Luckily, we’ve put together a list of stretches and exercises for improving mobility, releasing tension and tightness, and preventing muscle loss. These simple, yoga-inspired movements are easy to do during the workday to help release tension, stretch tight joints, and leave you feeling re-energized for the day ahead. 

Improve mobility 

Creating mobility in the spine, neck, and shoulders is crucial for achieving comfort and minimizing pain. Throughout the day, take frequent breaks from your emails to practice these quick stretches — they may seem simple, but they’ll make a world of difference. Just remember that it’s best to practice these exercises slowly in order to deepen the stretch and prevent injury. 

  • Neck rotations:

    Keeping your head upright, slowly turn your head from side to side, peering alternately over each shoulder. If you can, try to move your head past your shoulder. You should feel a good stretch on the outside of your neck each time you switch sides. Hold for 3-5 seconds on each side.
  • Shoulder Shrugs:

    Standing with your spine long, shrug your shoulders up toward your ears and hold for 5 seconds. Then gently let them fall back down. You should feel the tension release from your shoulders each time you perform this movement. Repeat this 3-5 times.
  • Torso rotations and side stretches:

    Standing with your feet hip-width apart and your arms at your sides, gently rotate your torso from side to side, keeping your hips squared forward. As you twist, relax your spine and feel the stretch in your lower and upper back as you swing back and forth. To target the side body, lift one arm overhead and lean toward the opposite side, holding for 5 seconds. Keep your core engaged to prevent from collapsing at your waist, and alternate between each side for 3-5 repetitions.
  • Gentle backbend:

    Sitting in a chair, keep your feet together and firmly planted on the floor. Place your hands on your lower back, and lean back gently over your hands, allowing your lower back to stretch backward. Alternatively, you can try this one standing (Camel Pose). Stand with your feet hip-width apart, and place your hands on your hips with your elbows facing behind you. Engage your glutes, press your tailbone in, and firm your core. Lift your chest and stretch out the spine by leaning back slightly. If it feels comfortable, feel free to tilt your head and look back slightly for a deeper stretch.

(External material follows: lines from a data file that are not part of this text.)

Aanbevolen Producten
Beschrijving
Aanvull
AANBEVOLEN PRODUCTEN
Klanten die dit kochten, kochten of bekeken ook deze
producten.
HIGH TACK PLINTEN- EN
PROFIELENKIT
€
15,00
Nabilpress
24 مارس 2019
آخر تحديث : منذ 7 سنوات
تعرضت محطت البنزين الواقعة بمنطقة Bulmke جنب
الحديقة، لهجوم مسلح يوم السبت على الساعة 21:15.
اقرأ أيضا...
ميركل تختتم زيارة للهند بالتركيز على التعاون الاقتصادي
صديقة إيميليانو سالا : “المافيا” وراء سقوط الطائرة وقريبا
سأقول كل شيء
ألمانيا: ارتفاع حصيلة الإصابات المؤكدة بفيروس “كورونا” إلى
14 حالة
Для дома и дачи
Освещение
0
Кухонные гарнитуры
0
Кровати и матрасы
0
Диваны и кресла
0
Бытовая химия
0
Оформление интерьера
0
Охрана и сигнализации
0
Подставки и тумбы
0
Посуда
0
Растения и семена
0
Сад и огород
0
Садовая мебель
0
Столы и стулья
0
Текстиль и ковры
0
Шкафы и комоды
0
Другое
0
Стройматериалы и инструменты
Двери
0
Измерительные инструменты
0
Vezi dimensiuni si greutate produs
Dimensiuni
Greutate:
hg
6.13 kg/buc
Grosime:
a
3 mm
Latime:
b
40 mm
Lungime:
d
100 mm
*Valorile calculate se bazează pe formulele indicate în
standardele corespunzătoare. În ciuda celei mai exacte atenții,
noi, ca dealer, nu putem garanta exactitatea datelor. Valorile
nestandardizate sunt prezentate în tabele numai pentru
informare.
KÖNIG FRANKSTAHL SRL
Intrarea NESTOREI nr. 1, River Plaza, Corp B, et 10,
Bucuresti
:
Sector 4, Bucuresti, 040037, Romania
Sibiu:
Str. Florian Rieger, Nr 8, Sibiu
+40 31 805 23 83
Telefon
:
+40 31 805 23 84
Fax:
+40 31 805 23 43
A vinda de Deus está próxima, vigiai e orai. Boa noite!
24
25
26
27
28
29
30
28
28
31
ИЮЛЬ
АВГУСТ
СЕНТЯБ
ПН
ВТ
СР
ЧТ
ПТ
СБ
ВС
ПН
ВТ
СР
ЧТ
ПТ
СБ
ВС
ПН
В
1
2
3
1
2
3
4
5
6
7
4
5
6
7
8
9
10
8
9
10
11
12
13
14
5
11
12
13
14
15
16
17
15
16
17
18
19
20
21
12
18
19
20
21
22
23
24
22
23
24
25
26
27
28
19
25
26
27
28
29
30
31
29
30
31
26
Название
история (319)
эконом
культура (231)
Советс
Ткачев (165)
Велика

Release tension and tightness

Slouching over a computer screen for hours at a time, it’s common to feel some tension especially along the lower and upper back, and if you’re not frequently getting up for walks throughout the day, your legs are likely feeling some tightness as well. Try these stretches for the back and legs to help minimize discomfort and create some looseness in those unused muscles.

For the back:

  • Laying on your back, pull your knees toward your chest one at a time, keeping the other leg straight in front of you. Squeeze your knee into your chest for a nice stretch in the hamstring and lower back. Hold the stretch for about 5 seconds and repeat on the other side. 
  • While seated, bend forward and reach your hands to the ground, pulling apart your shoulder blades for a nice release in the upper back. 
  • Standing, place your hands on your desk and bend at the waist to stretch your hamstrings and low back. If it feels comfortable, you may also release your hands to the floor for a deeper stretch.

For your legs:

  • Standing (and using a chair for balance if needed), grab your right foot with your right hand behind you, squeezing your foot toward your butt. Make sure to push your chest and hips forward. Don’t worry too much about how close your foot is to your backside — the most important thing is that you’re feeling this stretch in your quads. Hold for 10 seconds and repeat on the opposite side.
  • Kneeling on one knee, place your front foot in between your hands, making sure that your front knee sits right above your ankle and your toes are facing straight forward. Keeping your spine straight, press down through your back foot to straighten your back leg, feeling a nice opening through the hip. Repeat on the other side.

Prevent muscle loss

Lastly, it’s important to remember that these daily stretches aren’t just good for the short-term, but also the long-term. Maintaining flexibility, mobility, and strength in those often underused muscles is crucial for preventing muscle loss in the future and setting yourself up for optimal health down the road. Try these simple exercises daily to help build and maintain muscle and help counteract the effects of sitting for long periods of time.
(10-30 reps of each)

  • Calf raises: Stand up straight and push through the balls of your feet to raise your heels as high as you can, balancing on your toes. Then, with control, slowly lower back down.
  • Squats: Standing with your feet shoulder-width apart and toes pointing out slightly, send your hips back and squat down, trying to get your thighs parallel to the floor. Make sure to keep your heart lifted instead of collapsing forward. Then, engaging your legs and glutes, keeping the weight primarily in your heels, rise back to a standing position.
  • Wall pushups: Standing arms-length from the wall, place your hands on the wall shoulder-width apart. Then, bend your elbows and lean into the wall, trying to reach your chest forward. Hold the position for a second or two before slowly pushing back until your arms are straight again.
  • Single leg stands: Holding onto a chair or wall for balance, if needed, stand and lift one leg off the ground. Try maintaining your balance for 5-10 seconds, then return to the starting position and repeat on the other leg.